Mas, como saber que os motoristas da sua frota não estão colocando em risco a própria vida e a vida de terceiros que percorrem as estradas? E no caso da existência de ocorrências, como os gestores de frota conseguirão obter dados precisos em relação a esses eventos para poder tomar as medidas apropriadas diretamente com os motoristas que estão causando problemas para a frota?

Grandes empresas – e empresas menores que estão seguindo o exemplo – do segmento de bebidas e alimentos estão adotando algumas medidas para garantir a segurança no transporte. Uma delas é adoção de tecnologias embarcadas para monitoramento do comportamento de seus condutores.

Para cumprir o objetivo de garantir a segurança do colaborador, a solução que está mostrando eficácia neste tipo de operação é o sensor de fadiga e distrações, que emite alertas ao motorista e à central toda vez que detecta algumas condutas que podem trazer risco para o percurso.

As mais comuns são fadiga, uso de cigarro, uso do celular, troca de faixa e risco de colisão. A tecnologia é composta por uma inteligência artificial que evolui constantemente e que se torna mais autônoma a cada atualização.

Quando utilizada em conjunto com câmeras de videomonitoramento e a telemetria, o gestor de frotas ainda consegue obter imagens em tempo real dos acontecimentos no veículo para poder confrontar evidências visuais com os indicadores e ocorrências apontados ao longo da viagem.

Com os dados gerados por essas tecnologias combinadas é possível consolidar informações valiosas para a gestão de frotas. As informações resultarão no aumento da segurança dos motoristas e, consequentemente, irão gerar economia para a empresa como um todo.
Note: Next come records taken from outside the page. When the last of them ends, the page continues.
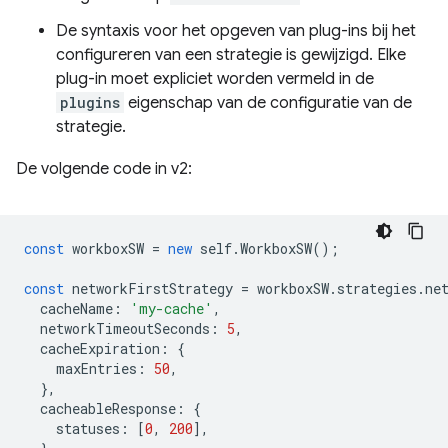
De syntaxis voor het opgeven van plug-ins bij het
configureren van een strategie is gewijzigd. Elke
plug-in moet expliciet worden vermeld in de
plugins
eigenschap van de configuratie van de
strategie.
De volgende code in v2:
const
workboxSW
=
new
self
.
WorkboxSW
();
const
networkFirstStrategy
=
workboxSW
.
strategies
.
ne
cacheName
:
'my-cache'
,
networkTimeoutSeconds
:
5
,
cacheExpiration
:
{
maxEntries
:
50
,
},
cacheableResponse
:
{
statuses
:
[
0
,
200
],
Por que devemos nos preocupar?

De acordo com dados do Observatório Nacional de Segurança Viária (ONSV), nos últimos cinco anos, no Brasil, testemunhamos uma morte no trânsito a cada 12 minutos. O dado referente a esse tipo de acidente demonstra uma frequência maior do que a quantidade de mortes causadas por arma de fogo no País. E como se esse quadro não fosse preocupante o suficiente, o Brasil ainda o ocupa o terceiro lugar no ranking mundial de mortes no trânsito.

Os números do ONSV ainda mostram que somente em 2016 – ano do último levantamento – o custo com acidentes de trânsito no Brasil foi de R$ 52 bi. Por meio da pesquisa, foram constatadas mais 37 mil mortes causadas por esse de tipo de acidente.

O Laboratório de Psicofísica e Percepção da Universidade de São Paulo aponta que 98% dos acidentes de trânsito são causados por falha humana, sendo que 72% acontecem por falta de atenção total na via.

E a distração acontece de várias formas: desde a mais leve, enquanto o motorista troca uma estação de rádio, por exemplo, até a mais perigosa, quando ele volta toda a sua atenção para uma mensagem no celular. Esses comportamentos podem fazer com que o motorista desvie a atenção da estrada por até três segundos (em alguns casos, até mais).